Provided records:
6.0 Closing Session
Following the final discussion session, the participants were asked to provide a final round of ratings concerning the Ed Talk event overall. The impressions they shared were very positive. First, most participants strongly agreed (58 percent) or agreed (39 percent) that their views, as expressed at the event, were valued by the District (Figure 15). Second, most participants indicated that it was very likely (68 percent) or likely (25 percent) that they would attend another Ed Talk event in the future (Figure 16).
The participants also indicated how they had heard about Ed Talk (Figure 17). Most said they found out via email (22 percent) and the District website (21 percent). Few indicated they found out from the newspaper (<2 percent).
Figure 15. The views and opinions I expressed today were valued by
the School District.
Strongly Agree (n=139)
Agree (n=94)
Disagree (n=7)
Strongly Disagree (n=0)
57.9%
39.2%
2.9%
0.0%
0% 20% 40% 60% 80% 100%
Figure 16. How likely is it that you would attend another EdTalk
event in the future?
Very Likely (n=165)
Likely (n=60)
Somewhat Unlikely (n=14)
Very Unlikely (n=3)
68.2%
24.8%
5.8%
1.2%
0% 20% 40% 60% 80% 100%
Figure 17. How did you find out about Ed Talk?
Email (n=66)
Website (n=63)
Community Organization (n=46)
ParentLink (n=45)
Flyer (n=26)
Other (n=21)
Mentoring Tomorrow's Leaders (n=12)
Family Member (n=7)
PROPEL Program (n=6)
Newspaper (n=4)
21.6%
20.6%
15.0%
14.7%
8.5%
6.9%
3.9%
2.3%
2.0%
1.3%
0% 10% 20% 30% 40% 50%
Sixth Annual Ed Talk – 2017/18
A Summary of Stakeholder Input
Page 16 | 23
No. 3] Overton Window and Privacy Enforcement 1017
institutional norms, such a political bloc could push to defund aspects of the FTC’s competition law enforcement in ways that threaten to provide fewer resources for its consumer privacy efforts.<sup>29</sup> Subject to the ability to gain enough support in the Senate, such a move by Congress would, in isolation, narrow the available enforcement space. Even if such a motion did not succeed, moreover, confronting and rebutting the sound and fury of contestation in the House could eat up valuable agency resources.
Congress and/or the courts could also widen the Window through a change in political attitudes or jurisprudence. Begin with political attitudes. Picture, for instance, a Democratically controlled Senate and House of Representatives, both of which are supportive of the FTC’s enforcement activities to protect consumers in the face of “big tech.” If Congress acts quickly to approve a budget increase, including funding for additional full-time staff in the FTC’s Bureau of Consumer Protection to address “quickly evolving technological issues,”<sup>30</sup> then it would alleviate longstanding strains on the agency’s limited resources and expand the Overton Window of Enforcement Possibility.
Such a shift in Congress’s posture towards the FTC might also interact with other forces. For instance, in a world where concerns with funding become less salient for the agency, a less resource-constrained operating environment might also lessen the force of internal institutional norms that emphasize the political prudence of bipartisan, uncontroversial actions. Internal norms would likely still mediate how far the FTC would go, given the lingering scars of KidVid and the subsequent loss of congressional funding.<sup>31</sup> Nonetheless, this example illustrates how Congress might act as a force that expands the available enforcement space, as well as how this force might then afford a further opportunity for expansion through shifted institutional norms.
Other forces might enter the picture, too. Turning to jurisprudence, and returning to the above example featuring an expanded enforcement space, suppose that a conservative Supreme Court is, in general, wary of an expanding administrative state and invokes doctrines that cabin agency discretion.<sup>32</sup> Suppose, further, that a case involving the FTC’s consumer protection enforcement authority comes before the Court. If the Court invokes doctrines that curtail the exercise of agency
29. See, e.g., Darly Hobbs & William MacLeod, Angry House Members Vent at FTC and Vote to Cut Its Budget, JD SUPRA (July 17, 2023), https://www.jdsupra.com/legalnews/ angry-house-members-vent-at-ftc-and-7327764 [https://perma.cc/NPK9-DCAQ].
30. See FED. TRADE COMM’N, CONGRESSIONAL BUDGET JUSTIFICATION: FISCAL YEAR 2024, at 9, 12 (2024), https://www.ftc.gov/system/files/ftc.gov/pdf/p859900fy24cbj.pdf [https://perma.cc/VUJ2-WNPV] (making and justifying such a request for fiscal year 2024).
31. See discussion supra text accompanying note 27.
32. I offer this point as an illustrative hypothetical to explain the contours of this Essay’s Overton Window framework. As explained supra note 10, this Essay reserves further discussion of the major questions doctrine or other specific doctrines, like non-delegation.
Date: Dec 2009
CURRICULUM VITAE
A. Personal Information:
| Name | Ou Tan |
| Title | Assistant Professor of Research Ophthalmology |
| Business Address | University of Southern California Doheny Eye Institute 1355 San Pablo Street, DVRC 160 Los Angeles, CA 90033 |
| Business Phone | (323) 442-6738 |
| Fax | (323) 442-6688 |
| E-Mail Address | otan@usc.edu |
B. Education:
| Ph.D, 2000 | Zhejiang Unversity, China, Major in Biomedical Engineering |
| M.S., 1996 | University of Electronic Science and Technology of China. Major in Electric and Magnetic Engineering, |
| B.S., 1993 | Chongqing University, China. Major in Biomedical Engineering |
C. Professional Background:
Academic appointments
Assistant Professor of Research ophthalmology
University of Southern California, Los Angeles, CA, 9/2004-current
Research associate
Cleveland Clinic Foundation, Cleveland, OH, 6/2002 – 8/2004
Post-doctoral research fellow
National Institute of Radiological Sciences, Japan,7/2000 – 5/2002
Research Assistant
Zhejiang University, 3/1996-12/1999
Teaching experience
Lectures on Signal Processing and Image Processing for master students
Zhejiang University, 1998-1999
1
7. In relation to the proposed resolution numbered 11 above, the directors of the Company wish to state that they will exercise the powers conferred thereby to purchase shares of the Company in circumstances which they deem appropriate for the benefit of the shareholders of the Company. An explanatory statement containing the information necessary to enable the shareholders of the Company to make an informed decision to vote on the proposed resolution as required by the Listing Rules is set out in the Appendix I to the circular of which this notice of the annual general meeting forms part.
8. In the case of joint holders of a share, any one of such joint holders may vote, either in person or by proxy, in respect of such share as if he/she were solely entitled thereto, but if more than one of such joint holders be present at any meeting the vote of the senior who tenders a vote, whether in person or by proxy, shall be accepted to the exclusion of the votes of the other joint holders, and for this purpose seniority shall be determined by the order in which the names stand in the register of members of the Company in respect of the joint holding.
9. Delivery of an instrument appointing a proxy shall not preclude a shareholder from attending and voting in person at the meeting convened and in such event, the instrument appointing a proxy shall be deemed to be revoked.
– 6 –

Your goal: All entries must come back exactly as they were written.

Written reply:
6.0 Closing Session
Following the final discussion session, the participants were asked to provide a final round of ratings concerning the Ed Talk event overall. The impressions they shared were very positive. First, most participants strongly agreed (58 percent) or agreed (39 percent) that their views, as expressed at the event, were valued by the District (Figure 15). Second, most participants indicated that it was very likely (68 percent) or likely (25 percent) that they would attend another Ed Talk event in the future (Figure 16).
The participants also indicated how they had heard about Ed Talk (Figure 17). Most said they found out via email (22 percent) and the District website (21 percent). Few indicated they found out from the newspaper (<2 percent).
Figure 15. The views and opinions I expressed today were valued by
the School District.
Strongly Agree (n=139)
Agree (n=94)
Disagree (n=7)
Strongly Disagree (n=0)
57.9%
39.2%
2.9%
0.0%
0% 20% 40% 60% 80% 100%
Figure 16. How likely is it that you would attend another EdTalk
event in the future?
Very Likely (n=165)
Likely (n=60)
Somewhat Unlikely (n=14)
Very Unlikely (n=3)
68.2%
24.8%
5.8%
1.2%
0% 20% 40% 60% 80% 100%
Figure 17. How did you find out about Ed Talk?
Email (n=66)
Website (n=63)
Community Organization (n=46)
ParentLink (n=45)
Flyer (n=26)
Other (n=21)
Mentoring Tomorrow's Leaders (n=12)
Family Member (n=7)
PROPEL Program (n=6)
Newspaper (n=4)
21.6%
20.6%
15.0%
14.7%
8.5%
6.9%
3.9%
2.3%
2.0%
1.3%
0% 10% 20% 30% 40% 50%
Sixth Annual Ed Talk – 2017/18
A Summary of Stakeholder Input
Page 16 | 23
No. 3] Overton Window and Privacy Enforcement 1017
institutional norms, such a political bloc could push to defund aspects of the FTC’s competition law enforcement in ways that threaten to provide fewer resources for its consumer privacy efforts.<sup>29</sup> Subject to the ability to gain enough support in the Senate, such a move by Congress would, in isolation, narrow the available enforcement space. Even if such a motion did not succeed, moreover, confronting and rebutting the sound and fury of contestation in the House could eat up valuable agency resources.
Congress and/or the courts could also widen the Window through a change in political attitudes or jurisprudence. Begin with political attitudes. Picture, for instance, a Democratically controlled Senate and House of Representatives, both of which are supportive of the FTC’s enforcement activities to protect consumers in the face of “big tech.” If Congress acts quickly to approve a budget increase, including funding for additional full-time staff in the FTC’s Bureau of Consumer Protection to address “quickly evolving technological issues,”<sup>30</sup> then it would alleviate longstanding strains on the agency’s limited resources and expand the Overton Window of Enforcement Possibility.
Such a shift in Congress’s posture towards the FTC might also interact with other forces. For instance, in a world where concerns with funding become less salient for the agency, a less resource-constrained operating environment might also lessen the force of internal institutional norms that emphasize the political prudence of bipartisan, uncontroversial actions. Internal norms would likely still mediate how far the FTC would go, given the lingering scars of KidVid and the subsequent loss of congressional funding.<sup>31</sup> Nonetheless, this example illustrates how Congress might act as a force that expands the available enforcement space, as well as how this force might then afford a further opportunity for expansion through shifted institutional norms.
Other forces might enter the picture, too. Turning to jurisprudence, and returning to the above example featuring an expanded enforcement space, suppose that a conservative Supreme Court is, in general, wary of an expanding administrative state and invokes doctrines that cabin agency discretion.<sup>32</sup> Suppose, further, that a case involving the FTC’s consumer protection enforcement authority comes before the Court. If the Court invokes doctrines that curtail the exercise of agency
29. See, e.g., Darly Hobbs & William MacLeod, Angry House Members Vent at FTC and Vote to Cut Its Budget, JD SUPRA (July 17, 2023), https://www.jdsupra.com/legalnews/ angry-house-members-vent-at-ftc-and-7327764 [https://perma.cc/NPK9-DCAQ].
30. See FED. TRADE COMM’N, CONGRESSIONAL BUDGET JUSTIFICATION: FISCAL YEAR 2024, at 9, 12 (2024), https://www.ftc.gov/system/files/ftc.gov/pdf/p859900fy24cbj.pdf [https://perma.cc/VUJ2-WNPV] (making and justifying such a request for fiscal year 2024).
31. See discussion supra text accompanying note 27.
32. I offer this point as an illustrative hypothetical to explain the contours of this Essay’s Overton Window framework. As explained supra note 10, this Essay reserves further discussion of the major questions doctrine or other specific doctrines, like non-delegation.
Date: Dec 2009
CURRICULUM VITAE
A. Personal Information:
| Name | Ou Tan |
| Title | Assistant Professor of Research Ophthalmology |
| Business Address | University of Southern California Doheny Eye Institute 1355 San Pablo Street, DVRC 160 Los Angeles, CA 90033 |
| Business Phone | (323) 442-6738 |
| Fax | (323) 442-6688 |
| E-Mail Address | otan@usc.edu |
B. Education:
| Ph.D, 2000 | Zhejiang Unversity, China, Major in Biomedical Engineering |
| M.S., 1996 | University of Electronic Science and Technology of China. Major in Electric and Magnetic Engineering, |
| B.S., 1993 | Chongqing University, China. Major in Biomedical Engineering |
C. Professional Background:
Academic appointments
Assistant Professor of Research ophthalmology
University of Southern California, Los Angeles, CA, 9/2004-current
Research associate
Cleveland Clinic Foundation, Cleveland, OH, 6/2002 – 8/2004
Post-doctoral research fellow
National Institute of Radiological Sciences, Japan,7/2000 – 5/2002
Research Assistant
Zhejiang University, 3/1996-12/1999
Teaching experience
Lectures on Signal Processing and Image Processing for master students
Zhejiang University, 1998-1999
1
7. In relation to the proposed resolution numbered 11 above, the directors of the Company wish to state that they will exercise the powers conferred thereby to purchase shares of the Company in circumstances which they deem appropriate for the benefit of the shareholders of the Company. An explanatory statement containing the information necessary to enable the shareholders of the Company to make an informed decision to vote on the proposed resolution as required by the Listing Rules is set out in the Appendix I to the circular of which this notice of the annual general meeting forms part.
8. In the case of joint holders of a share, any one of such joint holders may vote, either in person or by proxy, in respect of such share as if he/she were solely entitled thereto, but if more than one of such joint holders be present at any meeting the vote of the senior who tenders a vote, whether in person or by proxy, shall be accepted to the exclusion of the votes of the other joint holders, and for this purpose seniority shall be determined by the order in which the names stand in the register of members of the Company in respect of the joint holding.
9. Delivery of an instrument appointing a proxy shall not preclude a shareholder from attending and voting in person at the meeting convened and in such event, the instrument appointing a proxy shall be deemed to be revoked.
– 6 –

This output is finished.